Anthony DiPierro wikilegal at inbox.org
Wed Oct 26 21:58:15 UTC 2005


On 10/26/05, Daniel Mayer <maveric149 at yahoo.com> wrote:
>
> --- Jimmy Wales <jwales at wikia.com> wrote:
> > It might at some point pay to look at selling some of the older servers
> > to buy newer ones. This would have two benefits:
> >
> > 1. we are now exclusively buying dual-opterons for apache webserving,
> > these are significantly more powerful _in the same physical space_ than
> > our single-pentiums -- therefore, we can save a lot of rack space at the
> > colo by replacing. (This space is not especially expensive, though, in
> > the grand scheme of things.)
> >
> > 2. In addition to saving physical space, there is a fair amount of dev
> > time which goes into working with 124 servers (the current count, I
> > believe, except not all of them are installed just now) which could be
> > reduced if we were running on half the number of servers.
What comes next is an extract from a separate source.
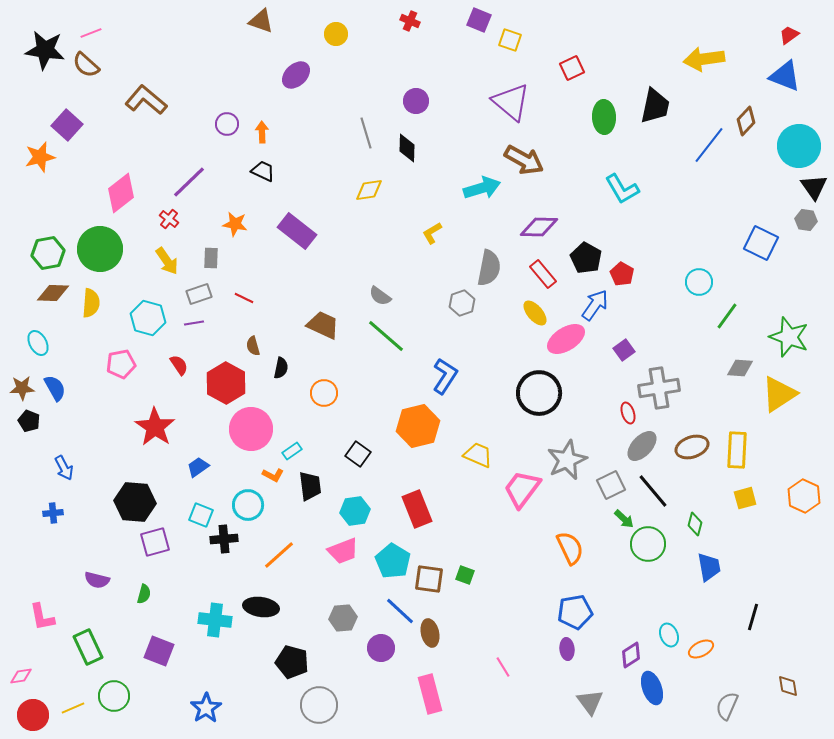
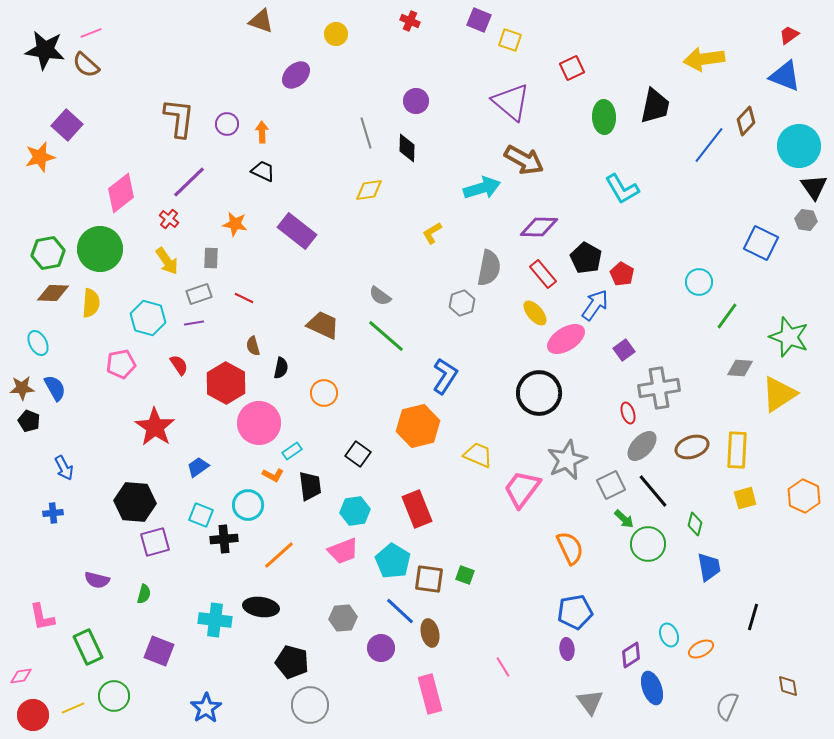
brown L-shape at (146, 100): moved 33 px right, 18 px down; rotated 57 degrees clockwise
pink circle at (251, 429): moved 8 px right, 6 px up
gray circle at (319, 705): moved 9 px left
Wikipedia
> > traffic is growing faster than Moore's Law, but even so, Moore's Law
> > should make it possible for us to do more with fewer boxes.
> >
> > The first benefit can be quantified, the second cannot. (How much money
> > should we be willing to spend to save the developers some time? My
> > answer is: a LOT. Developer time is not free to us, it is infinitely
> > expensive. What I mean by that is that it is a lot more cost effective
> > to have volunteer devs working in a well-funded and exciting environment
> > where they can play with cutting-edge technology, than it is to
> > eventually be forced to hire devs to work with boring and annoying old
> > hardware.)
> >
> > ----
> >
> > My suspicion is that by the time we are seriously ready to get rid of
> > some old machines, they will have minimal market value. Dunno.
>
> If that is the case, then we could donate the machines to other free
> content/software projects that are still much, much smaller than us.
>
> -- mav


Or to schools without internet access, with Wikipedia pre-installed. :)

By the way, I have to take issue with the statement that volunteer developer
time is infinitely expensive. At the most it's slightly less expensive than
the cost to hire someone to do the task (and c'mon, who wouldn't want to
work for Wikimedia?). Otherwise, we're doing something wrong.